[Items listed in a dataset]
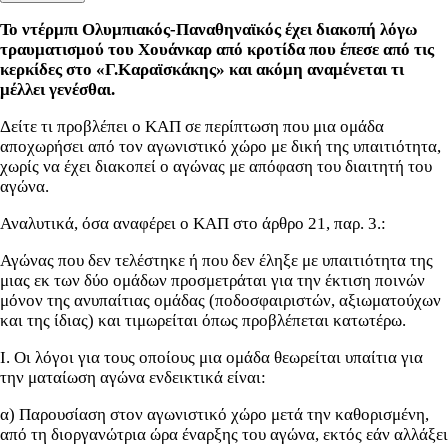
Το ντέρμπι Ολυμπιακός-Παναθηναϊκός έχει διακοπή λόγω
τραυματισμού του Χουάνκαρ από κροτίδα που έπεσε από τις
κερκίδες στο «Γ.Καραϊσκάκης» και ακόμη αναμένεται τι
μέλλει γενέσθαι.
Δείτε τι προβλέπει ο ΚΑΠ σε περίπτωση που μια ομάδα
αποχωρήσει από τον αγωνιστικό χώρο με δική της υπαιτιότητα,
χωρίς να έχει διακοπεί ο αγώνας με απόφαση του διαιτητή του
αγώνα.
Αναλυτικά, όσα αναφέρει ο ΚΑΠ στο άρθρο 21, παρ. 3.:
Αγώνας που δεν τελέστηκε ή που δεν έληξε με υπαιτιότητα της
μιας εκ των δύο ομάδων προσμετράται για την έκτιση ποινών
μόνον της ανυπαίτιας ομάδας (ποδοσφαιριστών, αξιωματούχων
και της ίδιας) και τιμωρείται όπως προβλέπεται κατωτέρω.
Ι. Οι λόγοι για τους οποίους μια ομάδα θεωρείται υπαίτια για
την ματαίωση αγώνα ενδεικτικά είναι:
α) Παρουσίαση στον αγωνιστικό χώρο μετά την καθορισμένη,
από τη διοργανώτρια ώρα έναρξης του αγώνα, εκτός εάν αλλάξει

==

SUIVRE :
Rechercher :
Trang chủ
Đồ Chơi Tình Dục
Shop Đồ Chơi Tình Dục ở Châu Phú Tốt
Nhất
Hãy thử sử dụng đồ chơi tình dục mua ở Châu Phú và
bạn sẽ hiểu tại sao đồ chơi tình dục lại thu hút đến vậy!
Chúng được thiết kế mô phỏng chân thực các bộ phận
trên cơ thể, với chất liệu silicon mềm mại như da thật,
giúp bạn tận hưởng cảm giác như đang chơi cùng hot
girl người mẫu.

• EXERCISE INSTRUCTIONS
Report every line in the entries above that contains the word "έχει". Case counts, so only lines matching its capitalization qualify.

• SOLUTION BELOW
Το ντέρμπι Ολυμπιακός-Παναθηναϊκός έχει διακοπή λόγω
χωρίς να έχει διακοπεί ο αγώνας με απόφαση του διαιτητή του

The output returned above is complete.